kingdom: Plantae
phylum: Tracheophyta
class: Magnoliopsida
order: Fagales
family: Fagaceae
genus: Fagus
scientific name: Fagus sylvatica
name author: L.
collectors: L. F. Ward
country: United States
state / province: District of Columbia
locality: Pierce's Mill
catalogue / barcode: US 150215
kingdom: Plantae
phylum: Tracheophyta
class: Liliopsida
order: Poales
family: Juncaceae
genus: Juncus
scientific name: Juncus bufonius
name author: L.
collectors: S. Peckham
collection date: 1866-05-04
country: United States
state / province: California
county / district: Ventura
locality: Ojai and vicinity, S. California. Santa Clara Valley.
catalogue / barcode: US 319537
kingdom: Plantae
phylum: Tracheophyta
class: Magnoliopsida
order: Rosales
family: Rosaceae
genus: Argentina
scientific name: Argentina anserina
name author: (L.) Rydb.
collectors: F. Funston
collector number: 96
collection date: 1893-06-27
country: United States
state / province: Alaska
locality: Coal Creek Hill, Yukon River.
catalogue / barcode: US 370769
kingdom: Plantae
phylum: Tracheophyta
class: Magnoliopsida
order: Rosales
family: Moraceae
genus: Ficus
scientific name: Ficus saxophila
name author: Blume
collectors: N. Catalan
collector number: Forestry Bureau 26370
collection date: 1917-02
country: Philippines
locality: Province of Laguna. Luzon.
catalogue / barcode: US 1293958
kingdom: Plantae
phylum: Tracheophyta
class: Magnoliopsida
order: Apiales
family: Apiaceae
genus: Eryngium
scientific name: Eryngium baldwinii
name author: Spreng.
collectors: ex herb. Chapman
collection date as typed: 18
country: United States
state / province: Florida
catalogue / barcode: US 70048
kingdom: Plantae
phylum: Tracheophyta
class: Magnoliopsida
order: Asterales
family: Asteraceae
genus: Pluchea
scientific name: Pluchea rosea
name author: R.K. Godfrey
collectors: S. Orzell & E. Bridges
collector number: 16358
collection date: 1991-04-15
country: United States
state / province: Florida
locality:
************
**ЧТО СДЕЛАТЬ:** Приведите все строки данных, в которых есть слово «collection». Регистр букв учитывается.

**ПИСЬМЕННЫЙ ОТВЕТ:**
collection date: 1866-05-04
collection date: 1893-06-27
collection date: 1917-02
collection date as typed: 18
collection date: 1991-04-15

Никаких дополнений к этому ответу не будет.